With the support of the three parties backing the one-month old interim government of Lucas Papademos, the budget that includes further austerity measures, easily cleared the 300-member assembly in the roll-call vote.

With 299 lawmakers present, 258 voted in favor of the budget while 41 voted against.

However, the implementation of the policies outlined in the budget, according to local analysts, is expected to be a difficult task for the administration of the technocrat premier, given the negative climate within Greece and across the euro zone as the crisis adds pressure on neighboring economies.

Despite Wednesday's positive outcome, even parliamentarians who approved the budget expressed scepticism whether deficit cutting targets could be achieved.

Addressing the chamber shortly before the vote, Antonis Samaras, leader of the conservative New Democracy party that supports the government, forecast that recession would exceed 6 percent this year.

"The targets are bold, but feasible, if we will work in a spirit of cooperation," said Papademos during his address, reiterating a pledge that the coalition government will pave the way to end the crisis, before leading Greece to early general elections in early 2012.

According to the draft budget, the Greek economy will shrink by 5.5 percent this year and the contraction will continue for a fifth consecutive year in 2012 with a rate of up to 2.8 percent.

The architects of the 2012 budget forecast that for first time in years Greece will achieve a primary surplus of 1.1 percent of GDP next year.

They also expect that Greek state deficit will be slashed from 9 percent this year against a revised initial goal of 8.5 percent for 2011, to 5.4 percent next year, as long as the Oct. 26 euro zone summit deal for a second bailout loan package to Greece that includes a 50 percent "haircut" on the Greek debt, will be implemented.

As European leaders are due to gather in Brussels again later this week to discuss the handling of the crisis across the continent, the October agreement still needs to be ratified by national governments in coming weeks.

EU Auditors and International Monetary Fund creditors that have supported Greece since May 2010 with bailout loans in exchange of austerity and reform measures to stave off bankruptcy and boost a return to growth by 2014, are expected back in Athens in coming days to review with Greek officials goals for coming months.

International lenders gave the green light over the past few days for the release of the sixth aid tranche to Athens this December to avert a default, but the latest official revenues figures for November 2011 released on Tuesday by the Greek Ministry of Finance were not promising.

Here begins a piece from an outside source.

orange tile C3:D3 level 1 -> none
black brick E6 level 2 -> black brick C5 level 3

They suggested that Greece will miss the targets set for this year and the government will be forced to introduce supplementary policies in early next year.

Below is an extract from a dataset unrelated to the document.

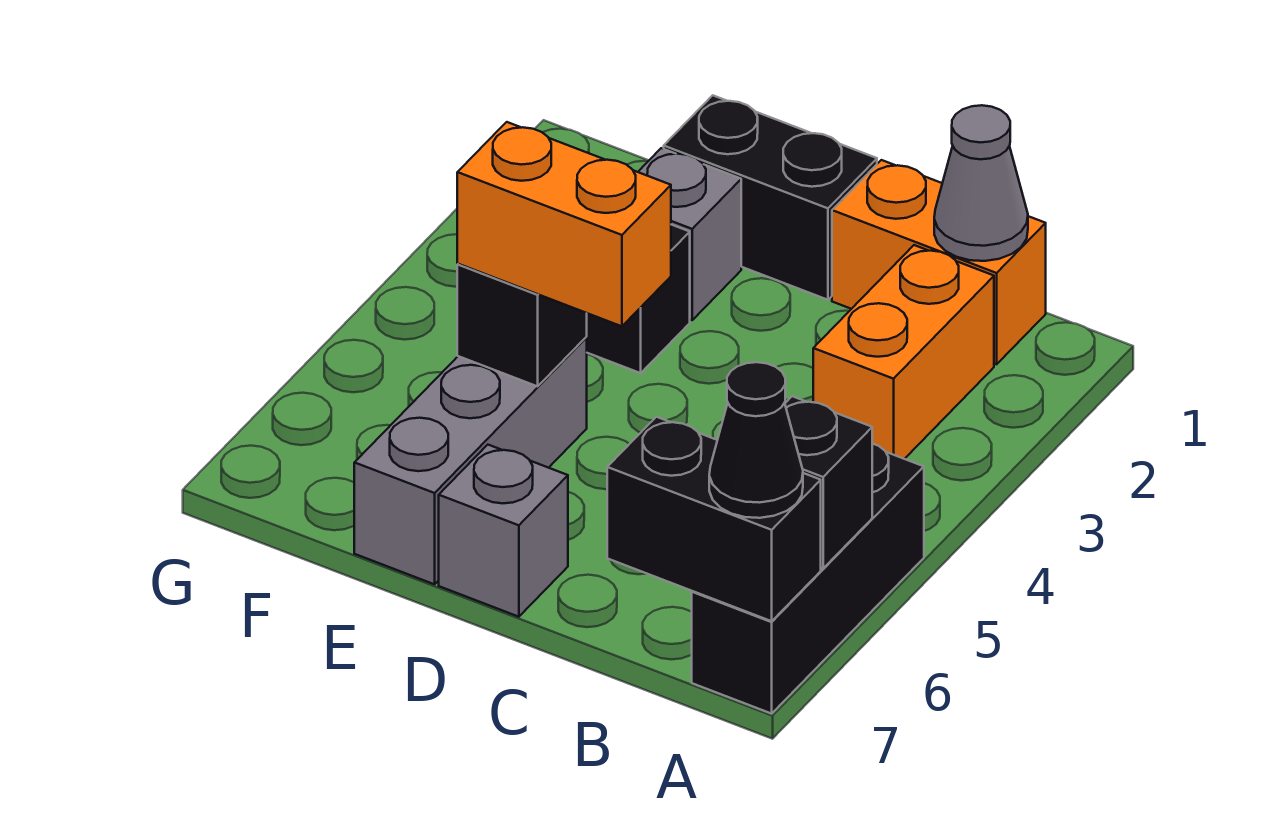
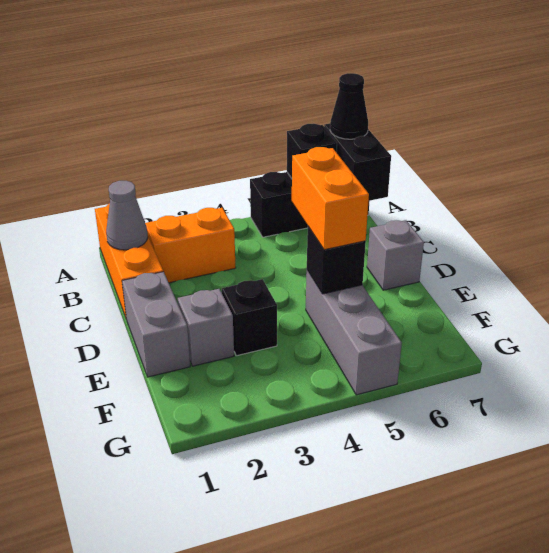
orange brick B1:C1 level 1 -> orange brick A1:C1 level 1
black brick D1:E1 level 1 -> grey brick D1:E1 level 1
grey brick E5:E7 level 1 -> grey brick E5:G5 level 1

According to the data, state revenues declined by 13.3 percent on an annual rate in comparison to November 2010, despite the introduction of new taxes in 2011.

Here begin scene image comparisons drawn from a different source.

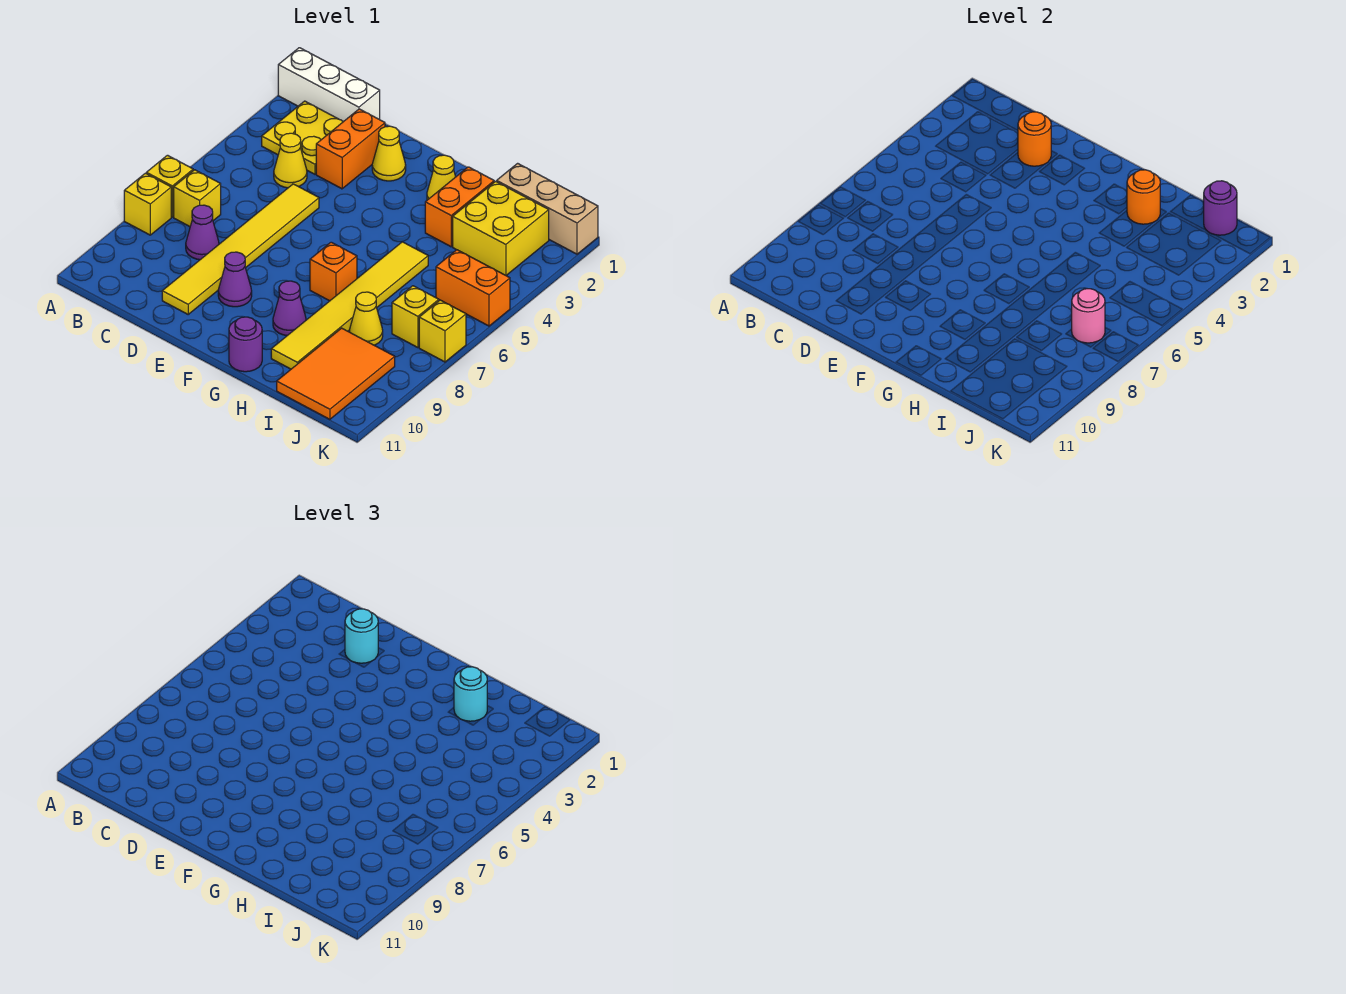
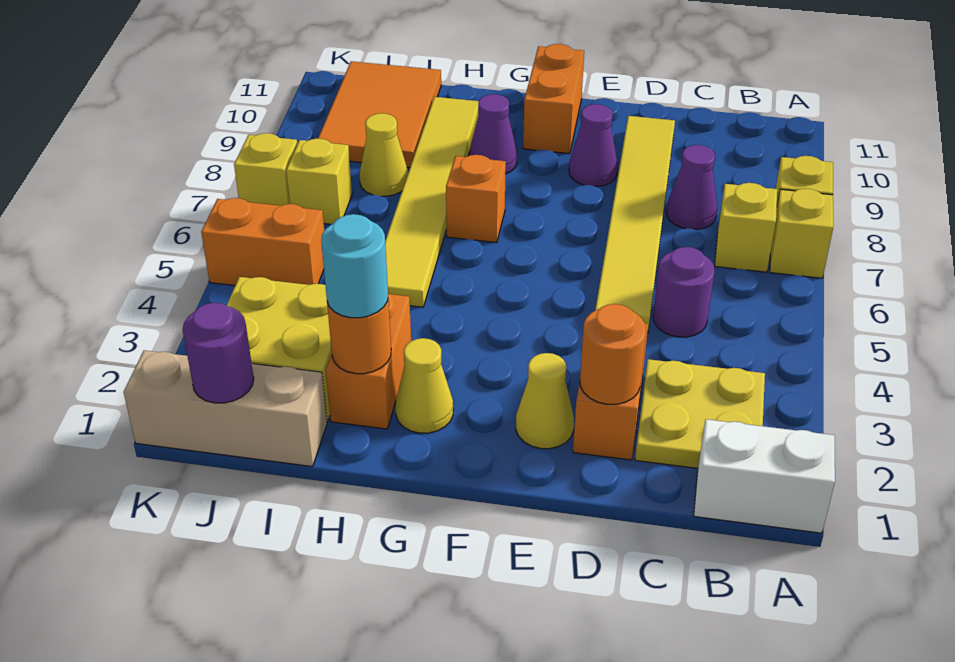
white brick A1:C1 level 1 -> white brick A1:B1 level 1
yellow cone C4 level 1 -> none
cyan round brick D2 level 3 -> none
none -> orange brick F10:F11 level 1
purple round brick G11 level 1 -> purple round brick C5 level 1
pink round brick J7 level 2 -> none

Young protesters on the streets of Athens and other major cities on Tuesday chanted that Greek people could not stand any more tax hikes and salary cuts.

Tuesday's rallies that were marred by minor violent clashes between hooded youth and anti-riot police in front of the parliament building, were staged on the third anniversary of the death of a Greek teenager killed by police fire in central Athens that sparked the worst riots in the country in decades.

According to the latest police estimates, 49 protesters were detained on Tuesday and 14 police officers were injured in rock pelting. Hooded anarchists also damaged cars, bus stops and bank branches with firebombs in Athens.

Greek analysts have linked the week-long riots in 2008 with youth's anger over their financial situation, which has deteriorated since the debt crisis broke out.